[12:32 AM]
Aqueles dias em que você não consegue sentar em frente à televisão para sequer ver um episódio de um seriado qualquer, depois acaba se sentindo atacado pelo sacana do Parkinson quando tenta ler o livro três vezes renovado na biblioteca da faculdade e não consegue ficar mais de dois minutos parado, aí então você recorre ao acervo do Cinema Marginal e quando tudo parece certo como dois e dois surge aquela vontade louca de dar um tiro na cabeça do Mojica, desligar a televisão e dar uma golada violenta na garrafa do conhaque que só é usada em dia de strogonoff, sabe? Multiplique esses dias por 30 e entenda o motivo de seis míseros filmes no mês de maio e nenhum livro concluído. O problema é que o reflexo de toda essa inércia acontece nos momentos mais indevidos, me sinto o ser mais ignorante do universo durante essa abstinência de conhecimento e não consigo manter um papo por muito tempo, seja na internet ou numa mesa de bar. Não, não falo dos silêncios inconfortáveis propostos pelo Tarantino e que se fundamentam em outros casos que não esse aqui. No plano dos silêncios, talvez seja a falta de intimidade, o deslocamento social, o contato intimidante da pessoa, vários aspectos que não dizem respeito à restrições intelectuais. Não vejo filmes, não leio, olá ignorância, serei eu o único ser telepata nesse mundo de três tristes travestis?
Queria falar aqui que na mais feliz das coincidências acabei assistindo I’m Not There nos cinemas, após um esforço helênico de resistência contra as tentações de baixá-lo pela internet, justamente no dia em que o Dylan comemorava 67 anos de vida. O presente foi meu, claro. E digo que mesmo com toda a pequenez da tela, do espaço e das condições em que o filme foi exibido, fiz bem em esperar todo esse tempo para recebê-lo e, por mais que não tenha saído da sala com o entusiasmo que imaginava possível há uns meses, só a versão de Goin’ to Acapulco no belíssimo (e desde já meu preferido) fragmento protagonizado por Richard Gere evocando a época das The Basement Tapes me fez abrir um sorriso dos grandes. Aliás, idiot wind, não sopre contra Woody Allen à essa altura do campeonato, seu último filme, mesmo com toda a precipitação no ato conclusivo, é irregular como a grande maioria das obras do velho e para um cara como eu que não se preocupa com polidez (no sentido de acabamento, claro) ou mesmo com uma suposta precisão estrutural e narrativa herdada do cinema clássico americano, O Sonho de Cassandra foi uma grata surpresa e só não é melhor do que Ponto Final porque nem as boas atuações de Colin Farrell e Ewan McGregor se equiparam à presença magnética de Scarlett Johansson sem blusa na chuva.

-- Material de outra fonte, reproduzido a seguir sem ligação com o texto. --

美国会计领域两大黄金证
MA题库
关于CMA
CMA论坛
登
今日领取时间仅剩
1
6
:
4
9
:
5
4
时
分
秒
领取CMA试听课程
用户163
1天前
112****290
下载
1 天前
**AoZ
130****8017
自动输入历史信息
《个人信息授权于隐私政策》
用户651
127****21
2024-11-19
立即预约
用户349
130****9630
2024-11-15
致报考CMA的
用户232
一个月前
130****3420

E como são necessários mínimos quatro dias no Rio de Janeiro para que o radar ministrado pelo álcool etílico em conjunto com as células cardíacas revire o túmulo de Platão e registre 3 ou 4 paixões de uma noite apenas, voltei para cá mais uma vez com a cabeça parecendo não ter encontrado linhas definidas e retilíneas para se focar, restando então aquele tremido das fotos que nem as mãos do Paulo José conseguem fazer melhor. Acabei, assim, perdendo as oportunidades de assistir Cleópatra e Falsa Loura no circuito carioca, fato esse que na cadeia das mais simpáticas probabilidades só conseguirei confirmar dentro de um tempo indeterminado e que depende dessa vontade latente das duas mudas de roupas na mochila e uma passagem para a capital, no dia em que eu for-me embora. Por ora, continuo a moldar minha ignorância com a capa do livro argentino que não pára de me encarar deitado na estante enquanto o fim do dia chega e eu volto sonolento e de olhos fechados para a balada de um homem magro, raquítico.